I have written several times about Samuel Jørgensen and Marit Pedersdatter, the parents of Ole Larson’s first wife, and thus the maternal grandparents of Isaac, Axel, Smith, and Louise Larson. About a year ago, I found information on their immigration in 1877 , ten years after their daughter Anne, Ole’s future wife. I commented at that time that on the roster of their departure, the husband, wife, and all three children traveling with them, were listed with the husband’s patronimic surname, Jørgensen. This was a departure from the old tradition, in which the wife would have kept her natal surname, Pedersdatter, and the children would be named after their father, that is, Samuelsen/Samuelsdatter. Indeed, the eldest son, upon his immigration years earlier, continued using his “tradional” surname (with Americanized spelling), Samuelson. On my trip to Wisconsin in 2009, I found the graves of Ole Samuelson and his family at Brush Creek. And on last summer’s trip to Norway, I visited the birthplaces of both these ancestors.

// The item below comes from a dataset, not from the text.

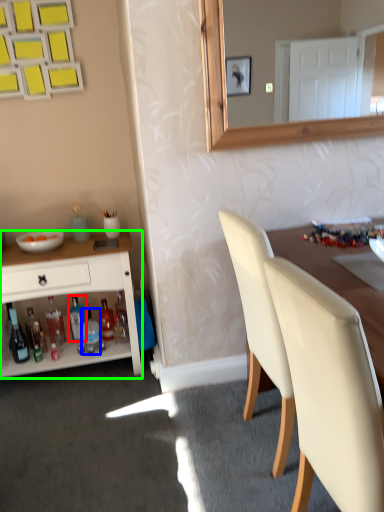
Question: Which is nearer to the bottle (highlighted by a red box)? bottle (highlighted by a blue box) or cabinetry (highlighted by a green box).

Choices:
 (A) bottle
 (B) cabinetry

Answer: (A)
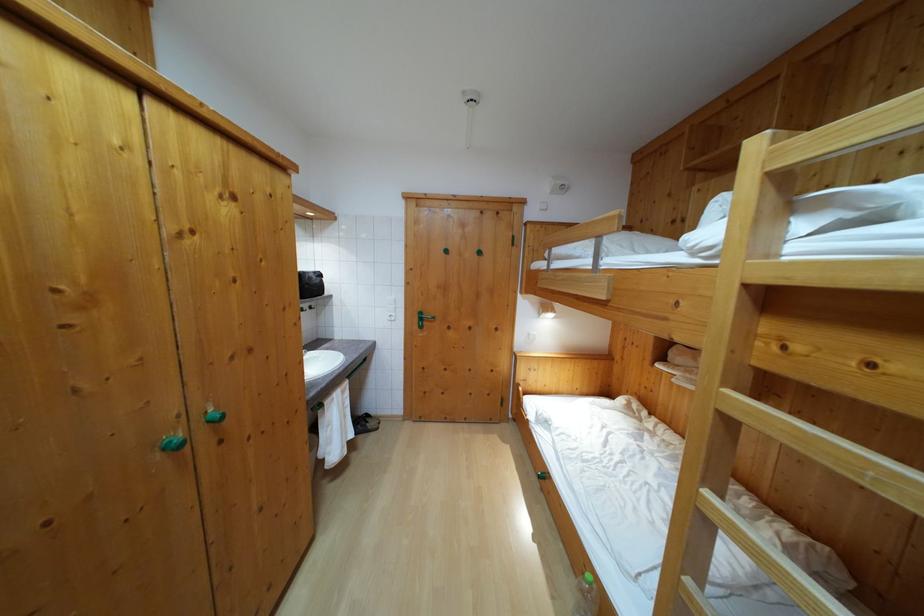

But I had searched “find-a-grave.com” and other sources in vain for burial information on Samuel and Marit Jorgenson. Lo and behold, I found it this week, under the name Samuel Samuelson, right there at Brush Creek!
In a new twist on the well-known immigrant “surname shuffle,” Samuel and Marit adopted the surname of their children. Thus Samuel became, in traditional parlance, a son of himself! Reminds me of the old comic song, “I’m my own grandpa.”

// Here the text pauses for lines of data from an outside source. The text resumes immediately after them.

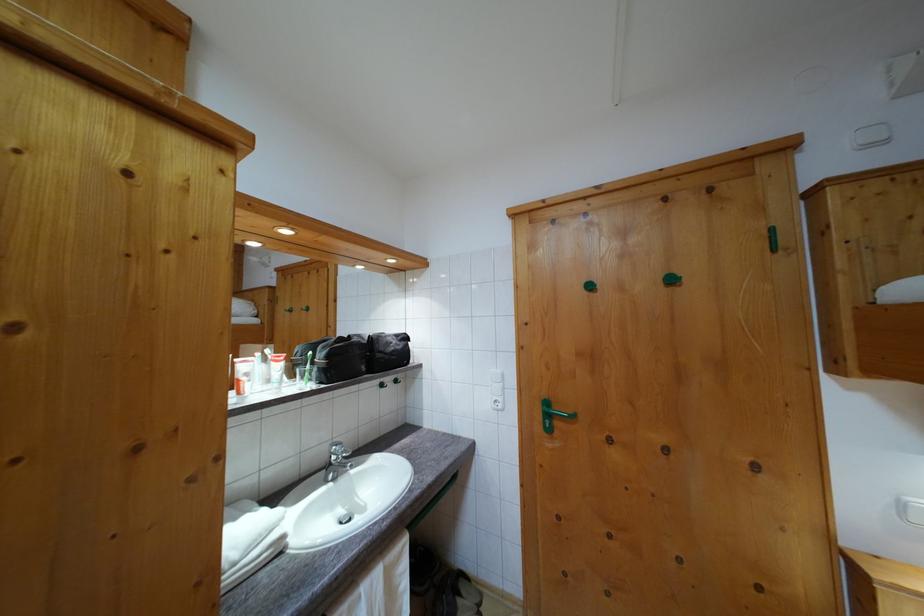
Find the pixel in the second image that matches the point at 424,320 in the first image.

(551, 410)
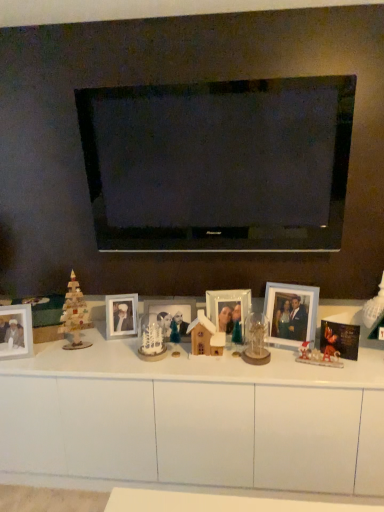
I want to click on unoccupied space behind metallic gold ornament at center-right, which is the first toy from right to left, so click(303, 352).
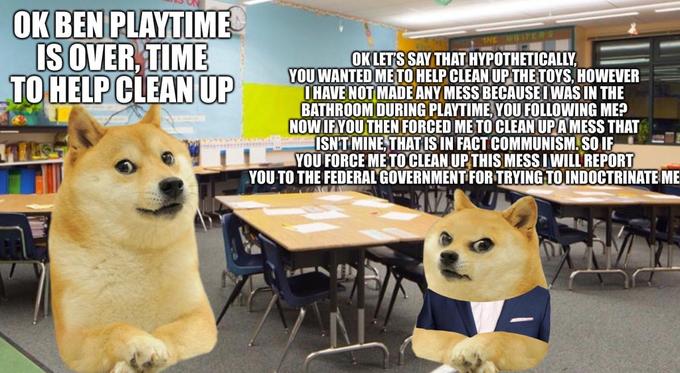
Where is `shelf`? shelf is located at coordinates (29, 137).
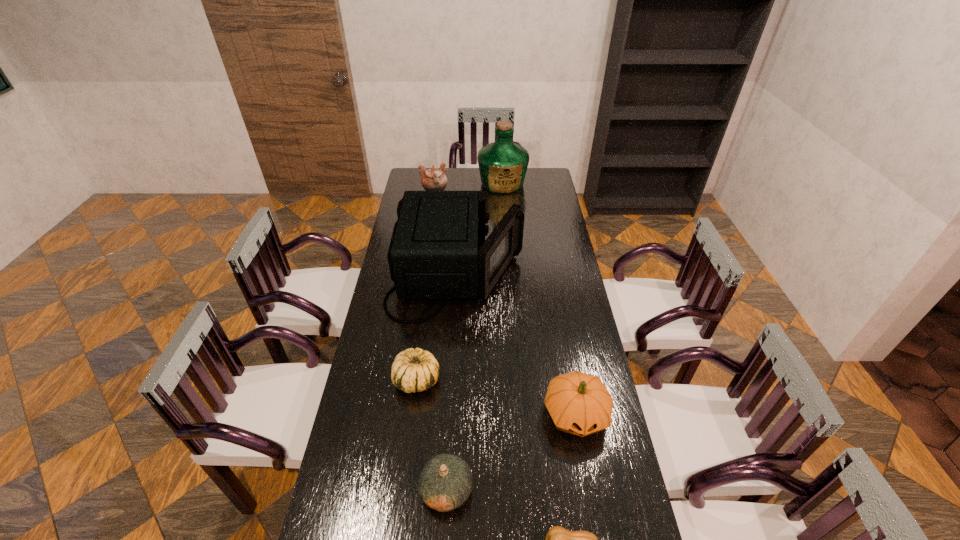
Locate an element on the screen. The height and width of the screenshot is (540, 960). free space located 0.280m on the right of the third farthest gourd is located at coordinates (573, 490).

Image resolution: width=960 pixels, height=540 pixels. Identify the location of object situated at the far edge. (502, 164).

Identify the location of microwave oven that is at the left edge. (x=434, y=253).

Identify the location of urn positioned at the left edge. (433, 179).

The image size is (960, 540). In order to click on gourd at the left edge in this screenshot , I will do `click(413, 370)`.

Image resolution: width=960 pixels, height=540 pixels. In order to click on liquor that is at the right edge in this screenshot , I will do `click(502, 164)`.

The image size is (960, 540). Identify the location of gourd at the right edge. (579, 403).

This screenshot has width=960, height=540. What are the coordinates of `object that is positioned at the far right corner` in the screenshot? It's located at (502, 164).

In the image, there is a desktop. At what (x,y) coordinates should I click in order to perform the action: click on vacant space at the far edge. Please return your answer as a coordinate pair (x, y). The image size is (960, 540). Looking at the image, I should click on (481, 185).

The width and height of the screenshot is (960, 540). Identify the location of vacant space at the left edge. coord(359,457).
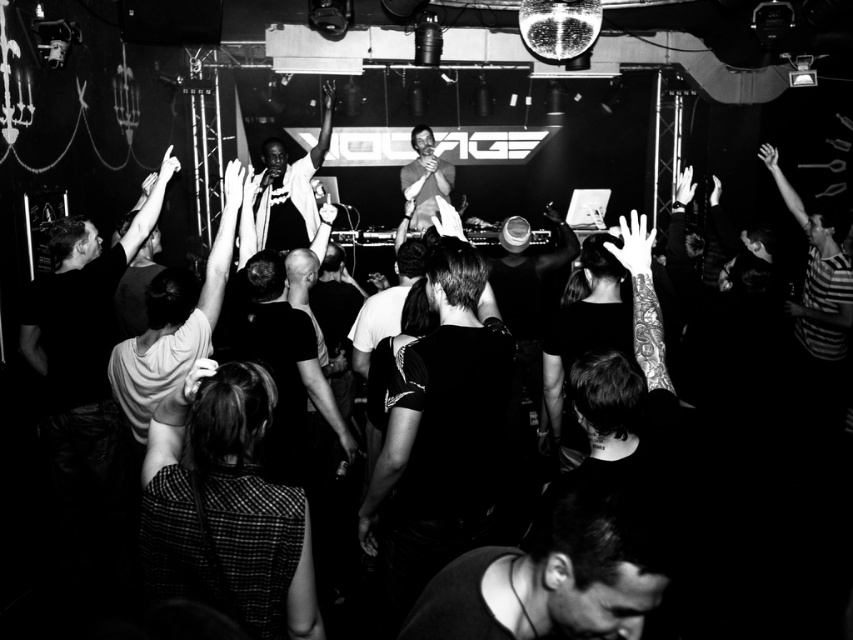
You are standing at the back of the venue and want to move closer to the stage. There are two points marked in the image. Which point, point [633,548] or point [412,209], is closer to the stage?

Point [633,548] is closer to the stage because it is in front of point [412,209].

You are a photographer at the event and want to capture a photo of the dark fabric shirt at lower center and smooth skin at center. Which object is positioned lower in the image?

The dark fabric shirt at lower center is positioned below smooth skin at center, so the dark fabric shirt at lower center is lower in the image.

You are a photographer at the concert venue and want to capture a closeup shot of the performer. Which object, the smooth black shirt at center or the smooth skin at center, would you focus on to ensure it takes up more of the frame?

The smooth skin at center occupies more space than the smooth black shirt at center, so focusing on the smooth skin at center would ensure it takes up more of the frame.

If you click on the image for an enlarged view, you can almost read the birth and death dates (Samuel’s birth date is erroneous; the correct date in the Norwegian churchbook is 20 Dec. 1815, as opposed to 21 Dec 1816 on the stone). I will try for a better photo on my next trip to Wisconsin. Anyway, now we know that Ole’s in-laws probably lived somewhere near him in the tiny “Norwegian Valley” of Vernon County.